Women’s networks, collectives and organisations have acted as critical intermediaries, linking local women with policy makers, technology providers and funding. However, these operate with inadequate funding to maintain – much less expand – the scale of activities required to reduce carbon emissions and cope with climate impacts. Despite quantitative evidence of the risks posed by excluding women from planning and implementation, women’s organisations working at the intersection of gender and climate have found little support from funders of climate action, nor from funders of gender programmes. Current climate finance reinforces the dominance of large, male-dominated environmental organisations and denies women the opportunity to themselves determine the best use of resources to address climate challenges, with their own solutions.

However, this scenario is poised to change. New climate finance mechanisms have the chance to reverse this exclusion and enhance project efficiency and effectiveness by investing in women’s agency, ownership, leadership and entrepreneurship.

Climate finance mechanisms – both public and private – can provide support to projects and women-led businesses for mitigation and adaptation activities that also address Sustainable Development Goal (SDG) Five for women’s empowerment and gender equality. These mechanisms can develop innovative instruments for women’s organisations and businesses to access dedicated funds and loans for this purpose. 

But which climate finance mechanisms exist that are truly gender-responsive and inclusive for women in their design, governance and implementation? Can climate finance provide a sufficient incentive for organisations and businesses to embrace gender and women’s empowerment?

One hope rests with the Green Climate Fund (GCF), which mandates its accredited entities to have gender policies and competencies.
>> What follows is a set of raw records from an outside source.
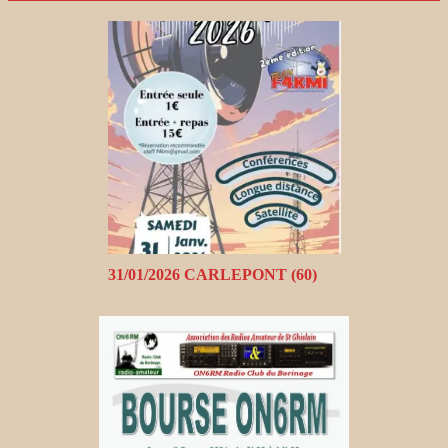
31/01/2026 CARLEPONT (60)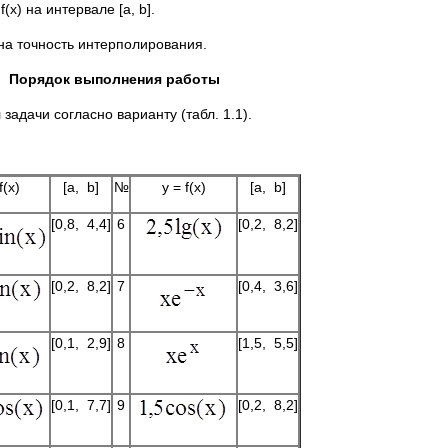
 на интервале [a, b].
а точность интерполирования.
Порядок выполнения работы
задачи согласно варианту (табл. 1.1).
f(x)
[a, b]
№
y = f(x)
[a, b]
[0,8, 4,4]
6
[0,2, 8,2]
[0,2, 8,2]
7
[0,4, 3,6]
[0,1, 2,9]
8
[1,5, 5,5]
[0,1, 7,7]
9
[0,2, 8,2]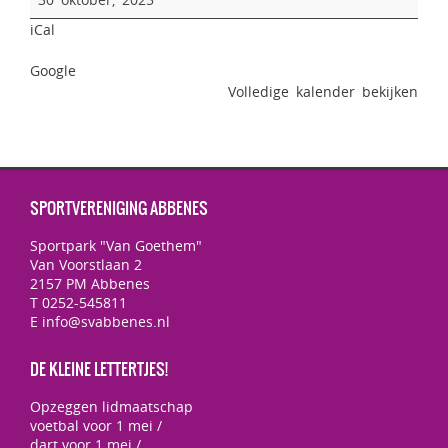
iCal
Google
Volledige kalender bekijken
SPORTVERENIGING ABBENES
Sportpark "Van Goethem"
Van Voorstlaan 2
2157 PM Abbenes
T 0252-545811
E info@svabbenes.nl
DE KLEINE LETTERTJES!
Opzeggen lidmaatschap
voetbal voor 1 mei /
dart voor 1 mei /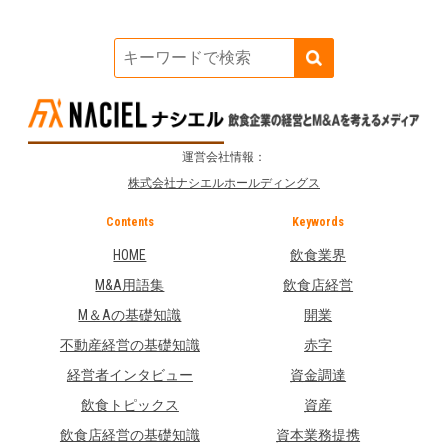
運営会社情報：
株式会社ナシエルホールディングス
Contents
Keywords
HOME
飲食業界
M&A用語集
飲食店経営
M＆Aの基礎知識
開業
不動産経営の基礎知識
赤字
経営者インタビュー
資金調達
飲食トピックス
資産
飲食店経営の基礎知識
資本業務提携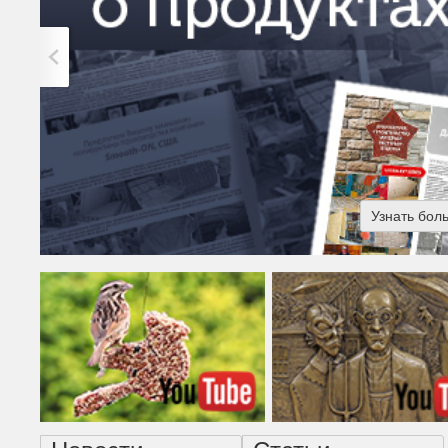
Узнать бол
Американская готика - н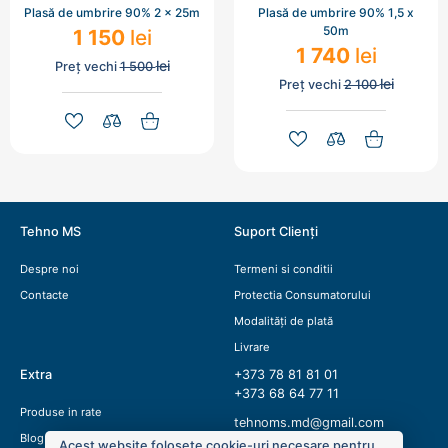
Plasă de umbrire 90% 2 x 25m
Plasă de umbrire 90% 1,5 x
50m
1 150
lei
1 740
lei
lei
Preț vechi
1 500
lei
Preț vechi
2 100
Tehno MS
Suport Clienți
Despre noi
Termeni si conditii
Contacte
Protectia Consumatorului
Modalități de plată
Livrare
Extra
+373 78 81 81 01
+373 68 64 77 11
Produse in rate
tehnoms.md@gmail.com
Blog
Acest website folosete cookie-uri necesare pentru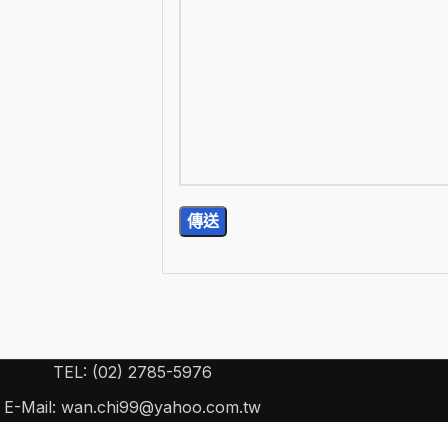
TEL: (02) 2785-5976
E-Mail: wan.chi99@yahoo.com.tw
15) 台北市南港區忠孝東路 6 段 440 號 2 樓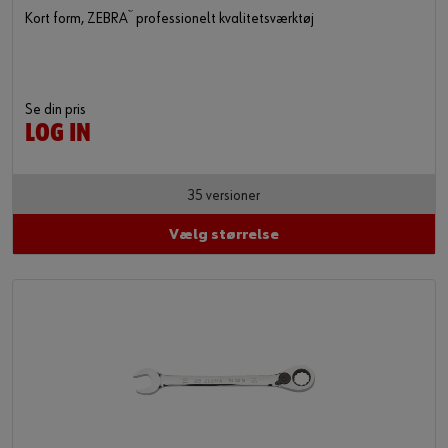
®
Kort form, ZEBRA
professionelt kvalitetsværktøj
Se din pris
LOG IN
35 versioner
Vælg størrelse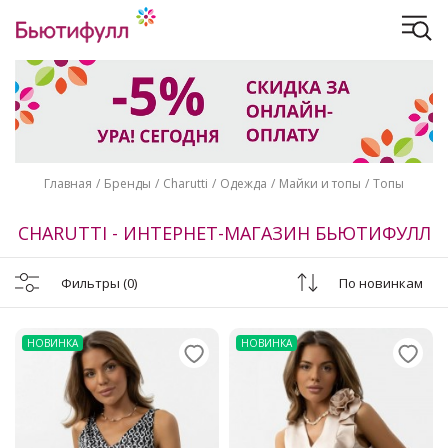
Главная
Бренды
Charutti
Одежда
Майки и топы
Топы
CHARUTTI - ИНТЕРНЕТ-МАГАЗИН БЬЮТИФУЛЛ
Фильтры
(0)
По новинкам
НОВИНКА
НОВИНКА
The GCF could thus be a game changer, assuming the Fund does not allow entities to achieve accreditation without meeting this requirement. Can this progressive gender policy be realised and inspire other investors to use innovative policies, approaches and tools to achieve similar goals?

To achieve success, the GCF and other financing entities must embrace accountability as a core principle; measurement, quantification and even independent verification of outcomes within climate projects is necessary to achieve sustainable and meaningful results. This is a safeguard against ‘pink washing’, or the common action of ticking boxes for gender.

A results-based payment system could provide a way to increase transparency and accountability; a system that tracks, weighs, and scores performances could drive changes in the ways that organisations and businesses treat gender.

To fill this gap for metrics and incentives, one global women-led organisation with expertise in both climate change and gender, WOCAN, created the W+ Standard to provide governments, NGOs and companies a way to measure and finance women’s empowerment outcomes within projects and supply chains.

The W+ Standard is applied to energy, agriculture and forestry projects that produce improved income/assets, health, food security, leadership, time saving and education benefits for women and their families. It is a rigorous results-driven framework that quantifies and monetises the social capital created by women, and rewards their contributions to sustainable environments and communities, climate change mitigation and adaptation through a donation provided to local women’s organisations. Organisations and businesses that obtain satisfactory results generate W+ units and receive W+ certificates and labels that inform clients and customers of their support for women’s empowerment. The W+ makes it possible for companies, funders and individuals to obtain carbon emissions offsets that provide benefits to women, through purchases of Certified Emission reductions (CERs) bundled with W+ units in a single package.

These two innovations – the Green Climate Fund and the W+ – have the potential to reverse historic neglect of women and gender within environment and climate initiatives.